▶ _Provided data_
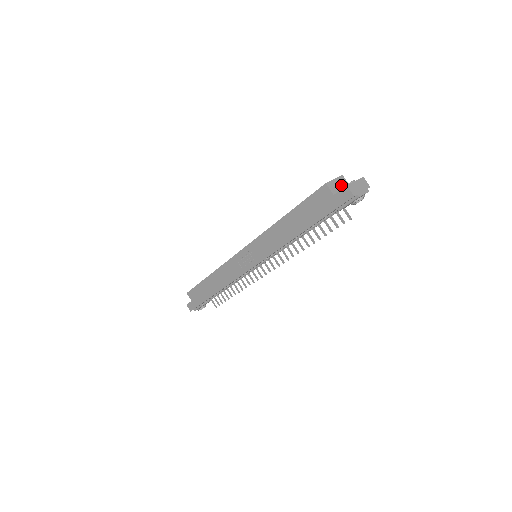
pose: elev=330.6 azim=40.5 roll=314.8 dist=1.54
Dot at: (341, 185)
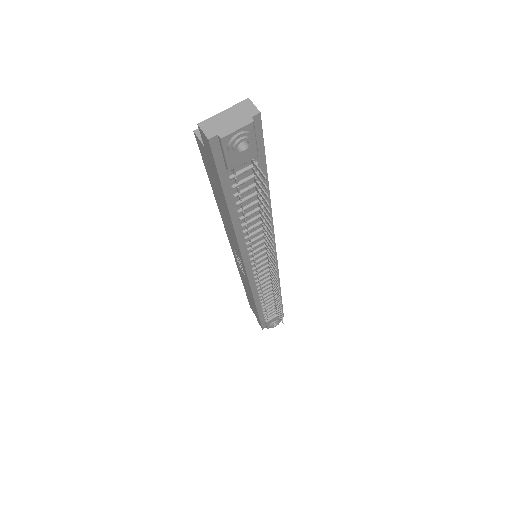
Dot at: occluded
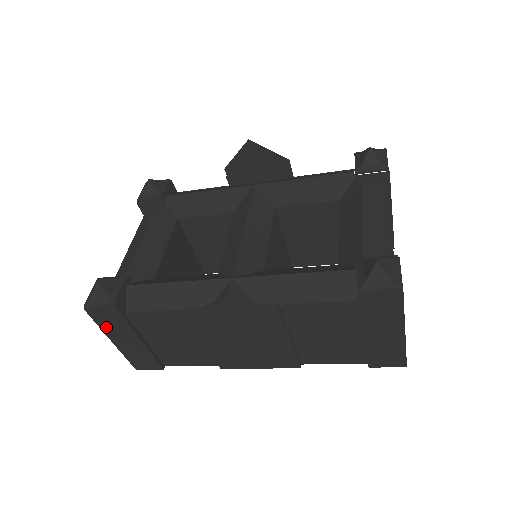
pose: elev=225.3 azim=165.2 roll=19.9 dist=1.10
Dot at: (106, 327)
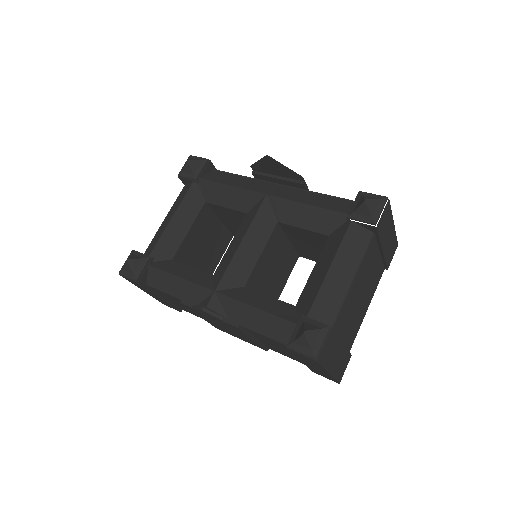
Dot at: (136, 285)
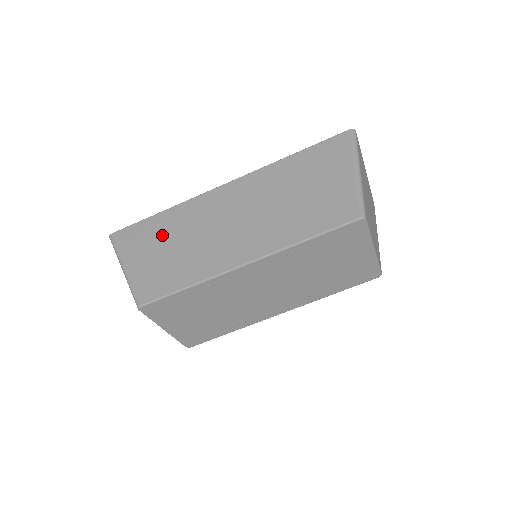
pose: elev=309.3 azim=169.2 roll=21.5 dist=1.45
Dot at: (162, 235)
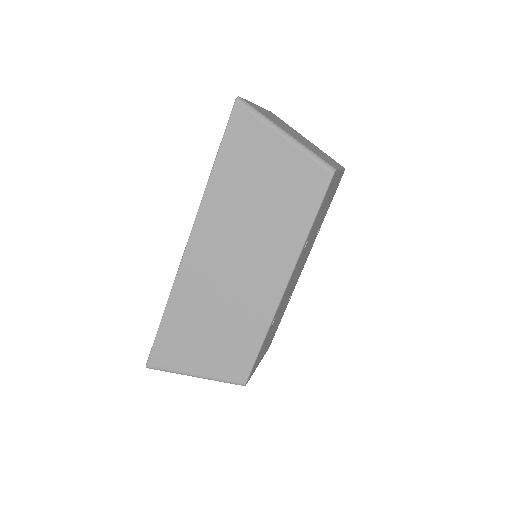
Dot at: (191, 328)
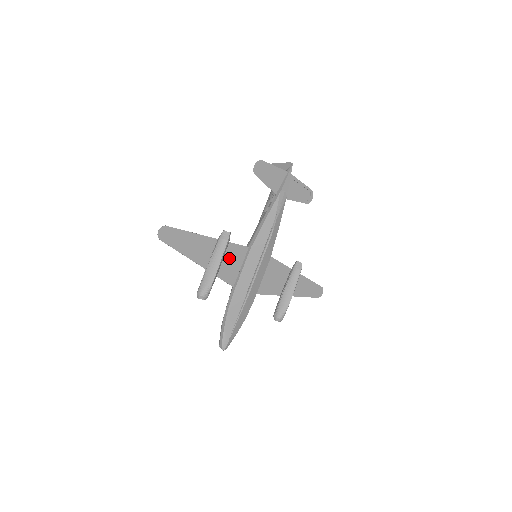
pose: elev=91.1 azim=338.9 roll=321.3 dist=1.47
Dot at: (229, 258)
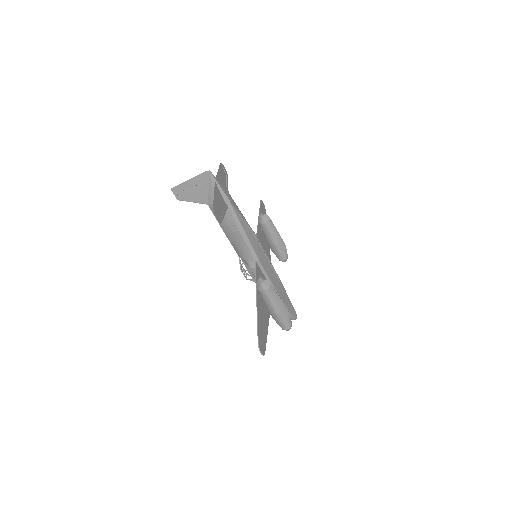
Dot at: occluded
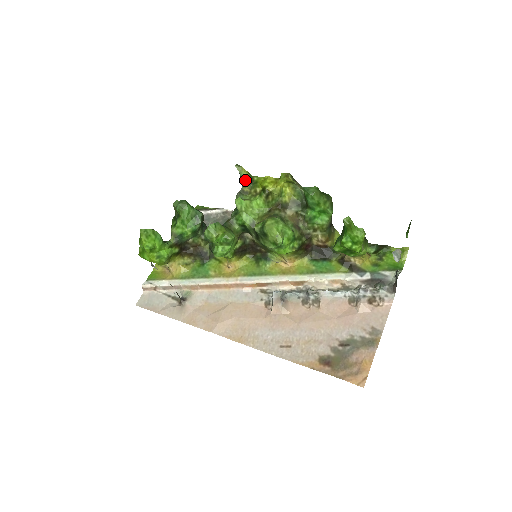
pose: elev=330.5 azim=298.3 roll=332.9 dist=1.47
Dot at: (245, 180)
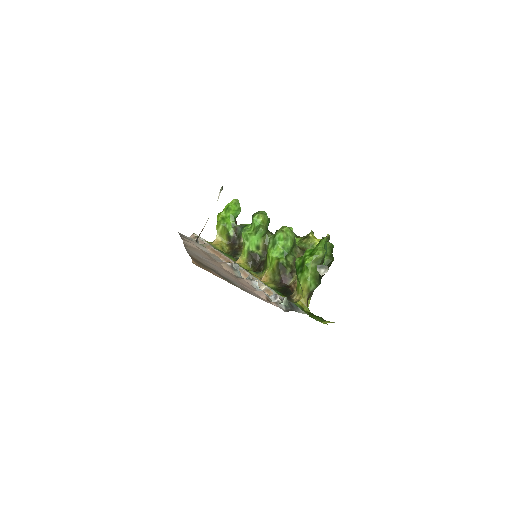
Dot at: occluded
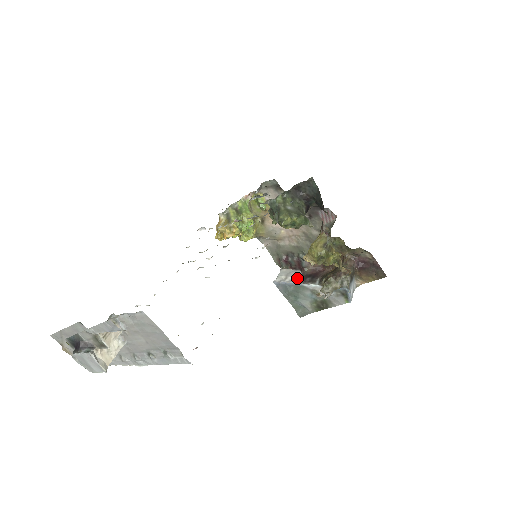
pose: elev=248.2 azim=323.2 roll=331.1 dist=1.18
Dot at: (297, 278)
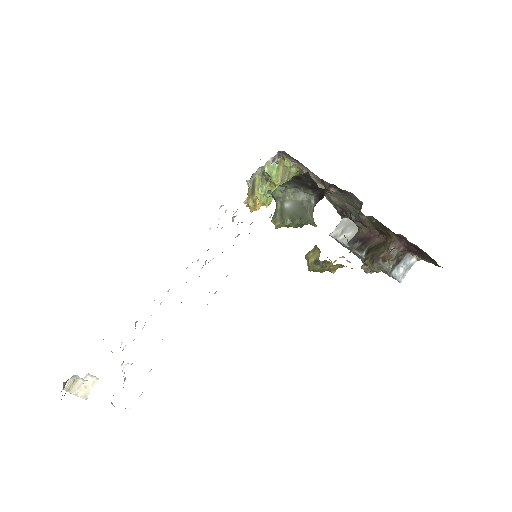
Dot at: (350, 238)
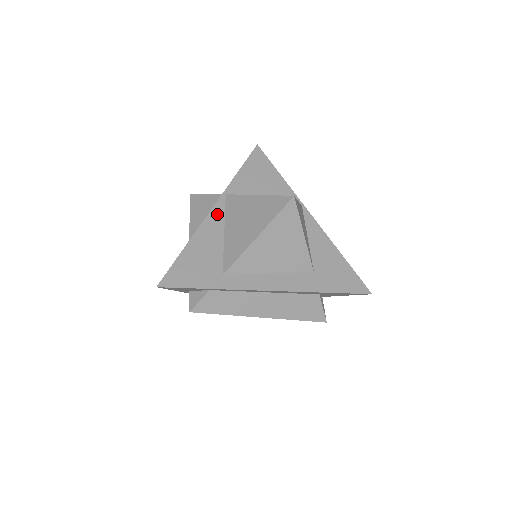
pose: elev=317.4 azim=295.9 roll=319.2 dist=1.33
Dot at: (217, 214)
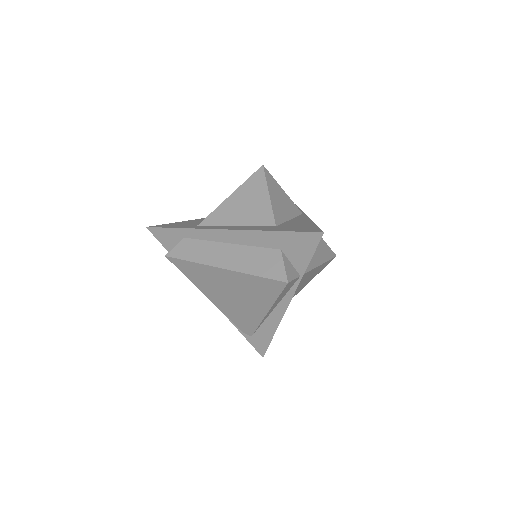
Dot at: occluded
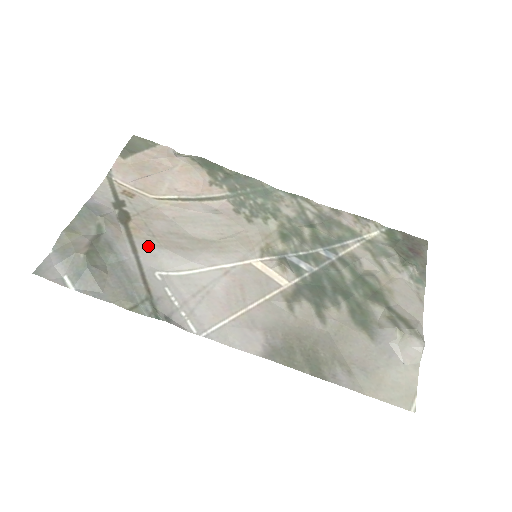
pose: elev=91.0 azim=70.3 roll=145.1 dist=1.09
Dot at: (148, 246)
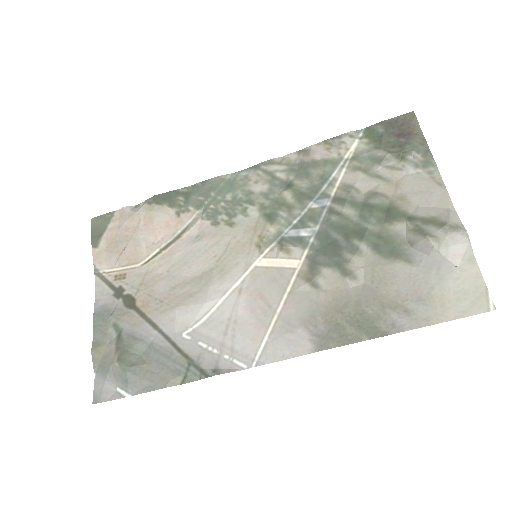
Dot at: (162, 315)
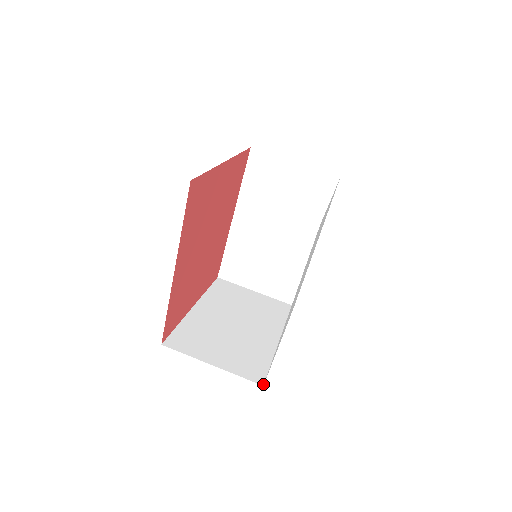
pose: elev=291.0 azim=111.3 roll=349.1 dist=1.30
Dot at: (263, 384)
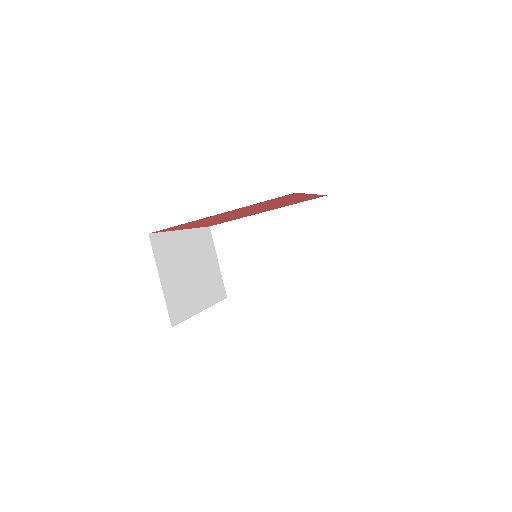
Dot at: (173, 326)
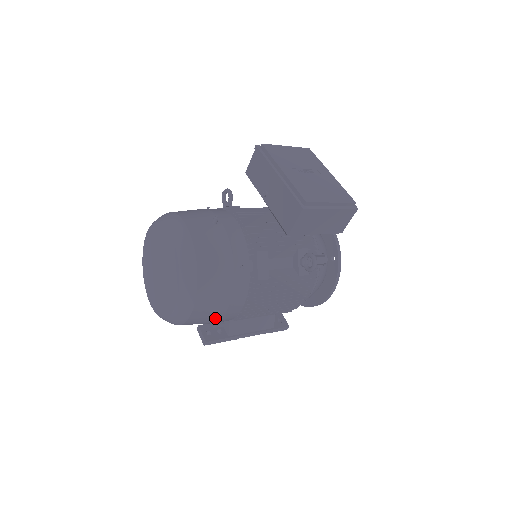
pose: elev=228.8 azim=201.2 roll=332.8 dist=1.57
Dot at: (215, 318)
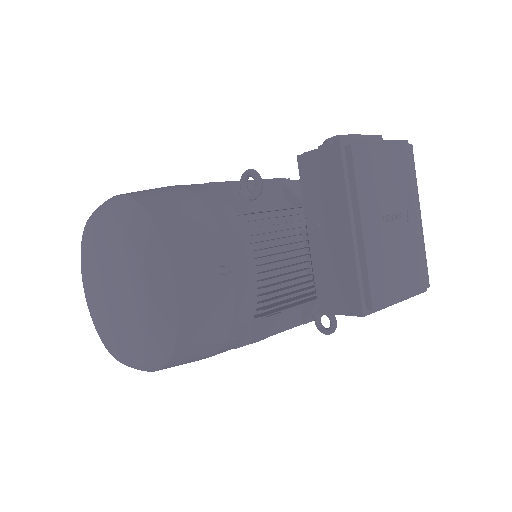
Dot at: occluded
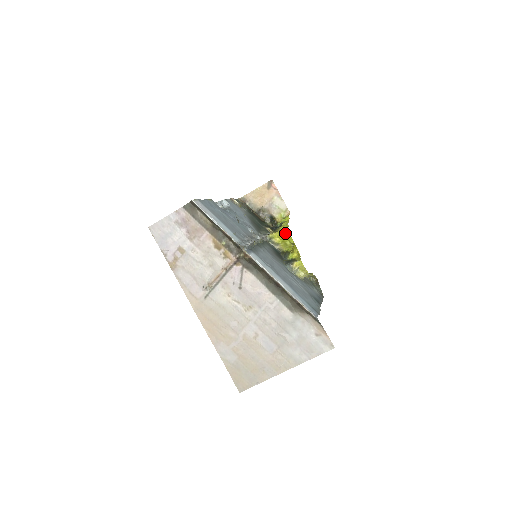
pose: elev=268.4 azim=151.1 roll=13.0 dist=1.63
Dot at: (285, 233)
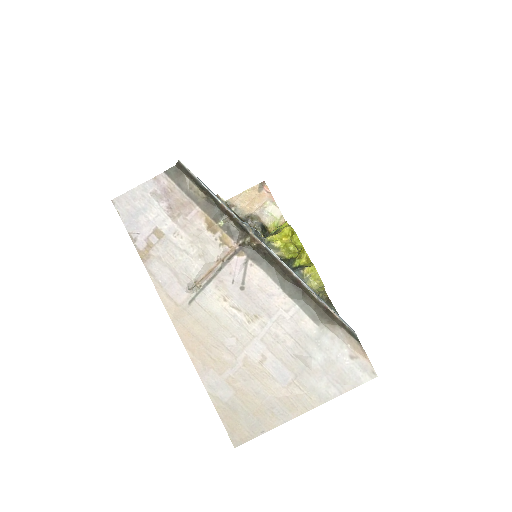
Dot at: (289, 234)
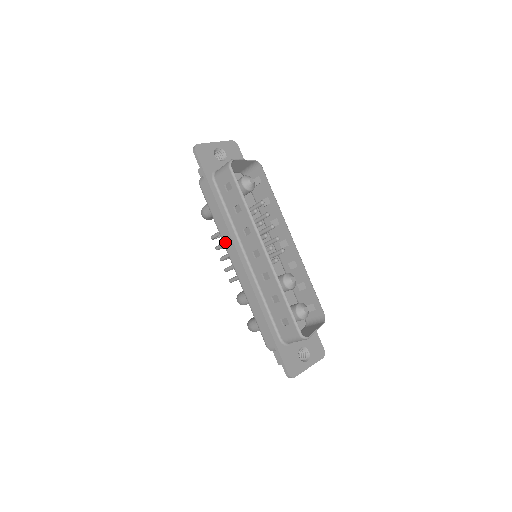
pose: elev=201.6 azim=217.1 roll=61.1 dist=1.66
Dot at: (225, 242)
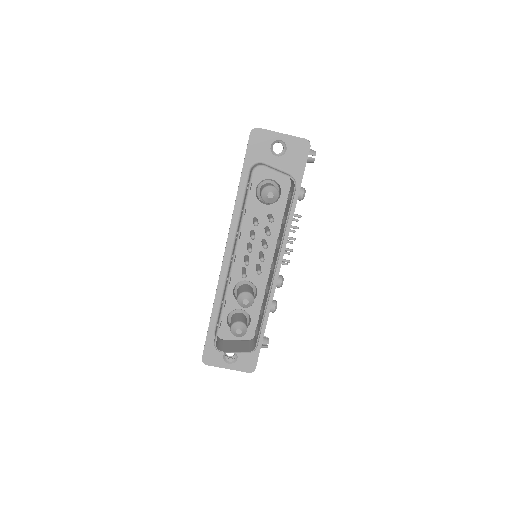
Dot at: occluded
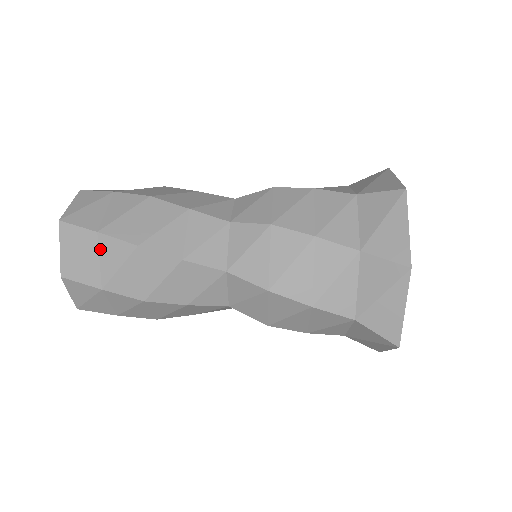
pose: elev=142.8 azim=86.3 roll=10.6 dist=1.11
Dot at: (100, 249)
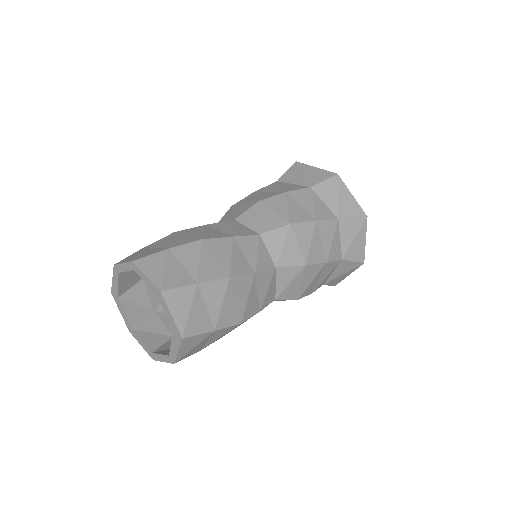
Dot at: (211, 337)
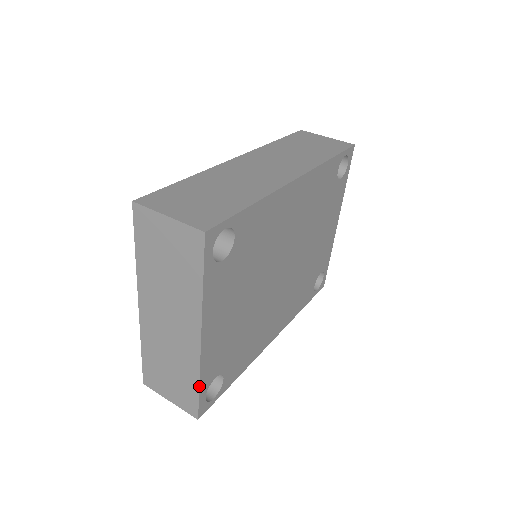
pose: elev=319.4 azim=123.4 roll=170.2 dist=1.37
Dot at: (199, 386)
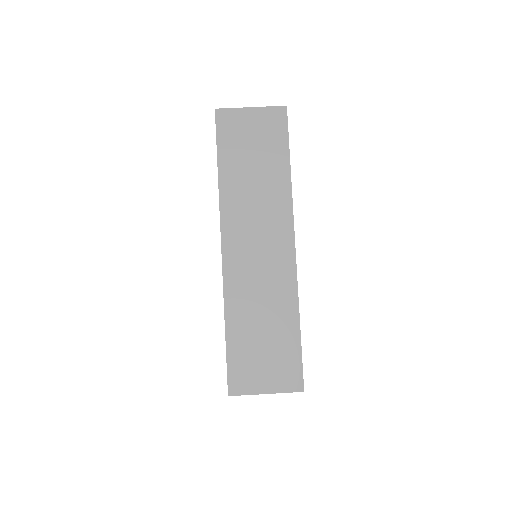
Dot at: occluded
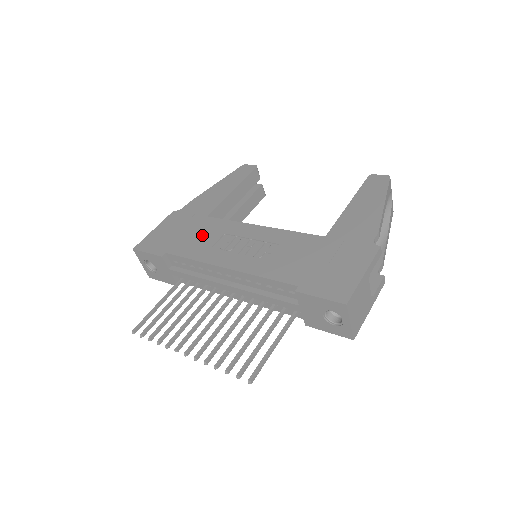
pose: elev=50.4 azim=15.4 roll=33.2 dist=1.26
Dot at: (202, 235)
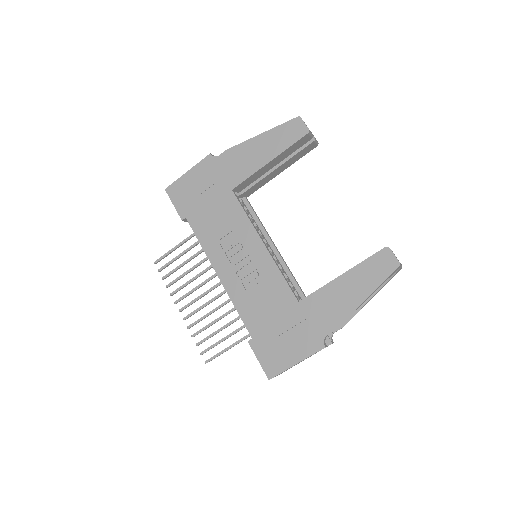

▶ _Problem description_
Copy every line of text in the records above word for word, omitting the pictures.

▶ _Task solution_
pose: elev=330.6 azim=40.5 roll=314.8 dist=1.54
Dot at: (341, 185)
Dot at: occluded
pose: elev=225.3 azim=165.2 roll=19.9 dist=1.10
Dot at: (106, 327)
Dot at: (136, 285)
pose: elev=309.3 azim=169.2 roll=21.5 dist=1.45
Dot at: (162, 235)
Dot at: (191, 328)
pose: elev=91.1 azim=338.9 roll=321.3 dist=1.47
Dot at: (229, 258)
Dot at: occluded
pose: elev=330.5 azim=298.3 roll=332.9 dist=1.47
Dot at: (245, 180)
Dot at: occluded
pose: elev=248.2 azim=323.2 roll=331.1 dist=1.18
Dot at: (297, 278)
Dot at: (350, 238)
pose: elev=317.4 azim=295.9 roll=319.2 dist=1.33
Dot at: (217, 214)
Dot at: occluded
pose: elev=91.0 azim=70.3 roll=145.1 dist=1.09
Dot at: (148, 246)
Dot at: (162, 315)
pose: elev=291.0 azim=111.3 roll=349.1 dist=1.30
Dot at: (263, 384)
Dot at: (173, 326)
pose: elev=228.8 azim=201.2 roll=332.8 dist=1.57
Dot at: (215, 318)
Dot at: occluded
pose: elev=268.4 azim=151.1 roll=13.0 dist=1.63
Dot at: (285, 233)
Dot at: (289, 234)
pose: elev=201.6 azim=217.1 roll=61.1 dist=1.66
Dot at: (225, 242)
Dot at: occluded
pose: elev=142.8 azim=86.3 roll=10.6 dist=1.11
Dot at: (100, 249)
Dot at: (211, 337)
pose: elev=319.4 azim=123.4 roll=170.2 dist=1.37
Dot at: (199, 386)
Dot at: occluded
pose: elev=50.4 azim=15.4 roll=33.2 dist=1.26
Dot at: (202, 235)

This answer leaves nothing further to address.